- [WHAT IS BEING ASKED] Images in the data are to be skipped, while every line is restated exactly as written.

(Saved data entries)

━━━━━━━━

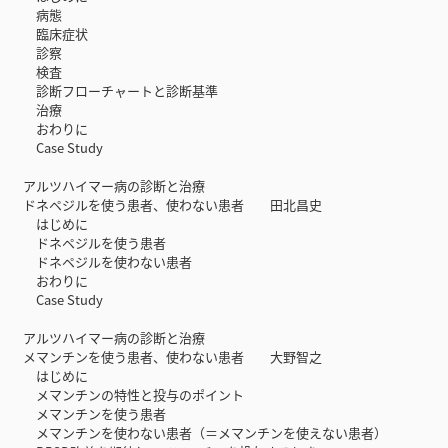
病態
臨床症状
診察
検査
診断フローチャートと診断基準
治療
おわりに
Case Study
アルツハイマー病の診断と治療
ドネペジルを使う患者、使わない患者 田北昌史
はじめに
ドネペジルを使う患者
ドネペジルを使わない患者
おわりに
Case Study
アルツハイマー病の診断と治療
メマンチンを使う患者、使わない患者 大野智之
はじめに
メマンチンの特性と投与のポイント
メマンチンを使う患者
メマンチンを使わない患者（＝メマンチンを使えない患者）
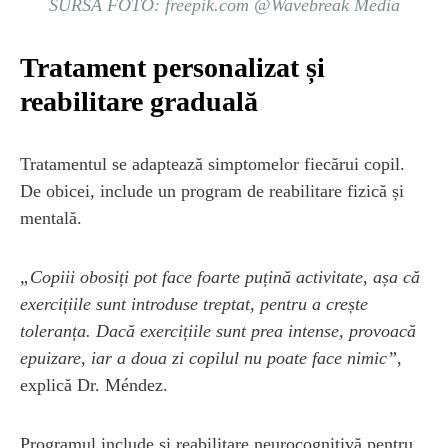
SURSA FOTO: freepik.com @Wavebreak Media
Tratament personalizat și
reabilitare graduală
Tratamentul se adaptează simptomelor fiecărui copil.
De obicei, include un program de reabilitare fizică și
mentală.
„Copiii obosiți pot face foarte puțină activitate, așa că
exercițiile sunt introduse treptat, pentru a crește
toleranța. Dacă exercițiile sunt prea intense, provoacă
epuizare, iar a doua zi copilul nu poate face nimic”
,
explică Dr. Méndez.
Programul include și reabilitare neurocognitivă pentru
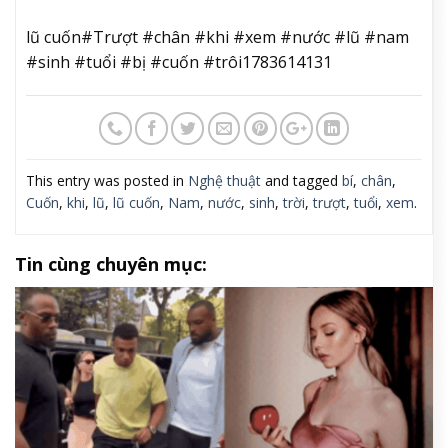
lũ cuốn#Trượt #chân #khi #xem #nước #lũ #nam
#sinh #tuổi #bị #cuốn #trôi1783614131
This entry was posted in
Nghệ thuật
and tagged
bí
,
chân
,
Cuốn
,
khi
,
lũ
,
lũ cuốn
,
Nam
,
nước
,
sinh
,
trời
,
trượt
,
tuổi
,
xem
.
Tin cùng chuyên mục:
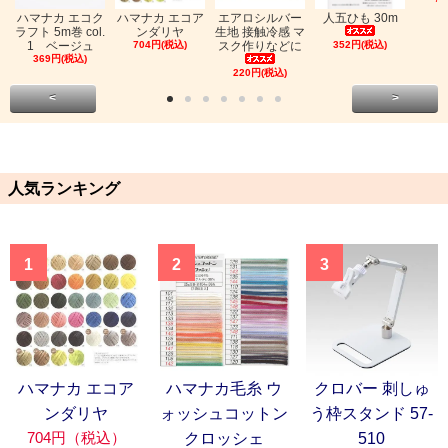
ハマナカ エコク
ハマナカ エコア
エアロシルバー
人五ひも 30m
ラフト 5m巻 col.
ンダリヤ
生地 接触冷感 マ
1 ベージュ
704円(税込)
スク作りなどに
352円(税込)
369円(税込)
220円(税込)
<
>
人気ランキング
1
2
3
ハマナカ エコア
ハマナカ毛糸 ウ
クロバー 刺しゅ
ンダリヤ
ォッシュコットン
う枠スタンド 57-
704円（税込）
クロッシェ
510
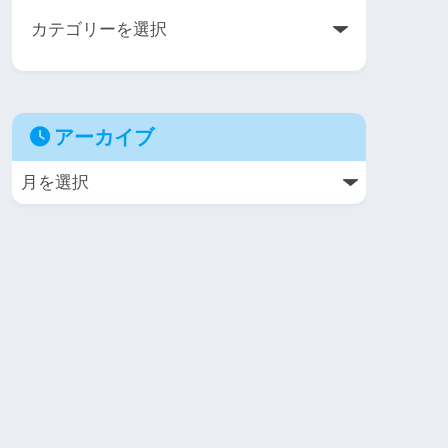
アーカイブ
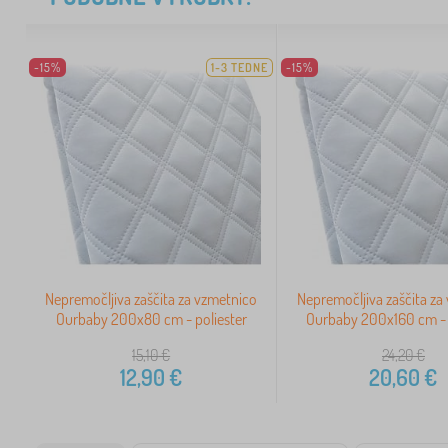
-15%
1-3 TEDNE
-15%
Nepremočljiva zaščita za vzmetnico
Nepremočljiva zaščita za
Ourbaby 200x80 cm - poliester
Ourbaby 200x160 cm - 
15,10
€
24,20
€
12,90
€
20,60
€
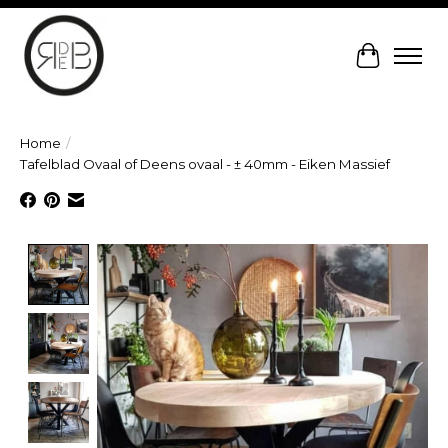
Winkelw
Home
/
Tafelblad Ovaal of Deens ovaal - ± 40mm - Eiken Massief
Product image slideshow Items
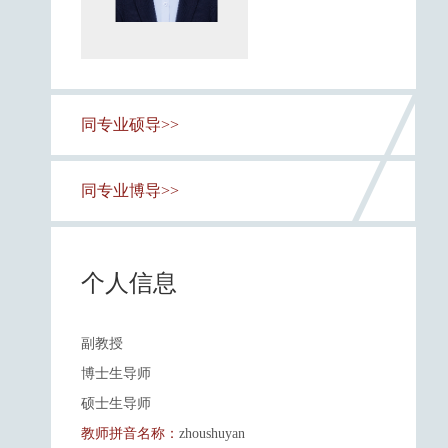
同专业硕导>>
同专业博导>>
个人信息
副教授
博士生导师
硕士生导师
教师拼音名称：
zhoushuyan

━━━━━━━━

- [ANSWER SPACE]
病態
臨床症状
診察
検査
診断フローチャートと診断基準
治療
おわりに
Case Study
アルツハイマー病の診断と治療
ドネペジルを使う患者、使わない患者 田北昌史
はじめに
ドネペジルを使う患者
ドネペジルを使わない患者
おわりに
Case Study
アルツハイマー病の診断と治療
メマンチンを使う患者、使わない患者 大野智之
はじめに
メマンチンの特性と投与のポイント
メマンチンを使う患者
メマンチンを使わない患者（＝メマンチンを使えない患者）
SURSA FOTO: freepik.com @Wavebreak Media
Tratament personalizat și
reabilitare graduală
Tratamentul se adaptează simptomelor fiecărui copil.
De obicei, include un program de reabilitare fizică și
mentală.
„Copiii obosiți pot face foarte puțină activitate, așa că
exercițiile sunt introduse treptat, pentru a crește
toleranța. Dacă exercițiile sunt prea intense, provoacă
epuizare, iar a doua zi copilul nu poate face nimic”
,
explică Dr. Méndez.
Programul include și reabilitare neurocognitivă pentru
lũ cuốn#Trượt #chân #khi #xem #nước #lũ #nam
#sinh #tuổi #bị #cuốn #trôi1783614131
This entry was posted in
Nghệ thuật
and tagged
bí
,
chân
,
Cuốn
,
khi
,
lũ
,
lũ cuốn
,
Nam
,
nước
,
sinh
,
trời
,
trượt
,
tuổi
,
xem
.
Tin cùng chuyên mục:
ハマナカ エコク
ハマナカ エコア
エアロシルバー
人五ひも 30m
ラフト 5m巻 col.
ンダリヤ
生地 接触冷感 マ
1 ベージュ
704円(税込)
スク作りなどに
352円(税込)
369円(税込)
220円(税込)
<
>
人気ランキング
1
2
3
ハマナカ エコア
ハマナカ毛糸 ウ
クロバー 刺しゅ
ンダリヤ
ォッシュコットン
う枠スタンド 57-
704円（税込）
クロッシェ
510
アーカイブ
-15%
1-3 TEDNE
-15%
Nepremočljiva zaščita za vzmetnico
Nepremočljiva zaščita za
Ourbaby 200x80 cm - poliester
Ourbaby 200x160 cm - 
15,10
€
24,20
€
12,90
€
20,60
€
Winkelw
Home
/
Tafelblad Ovaal of Deens ovaal - ± 40mm - Eiken Massief
Product image slideshow Items
同专业硕导>>
同专业博导>>
个人信息
副教授
博士生导师
硕士生导师
教师拼音名称：
zhoushuyan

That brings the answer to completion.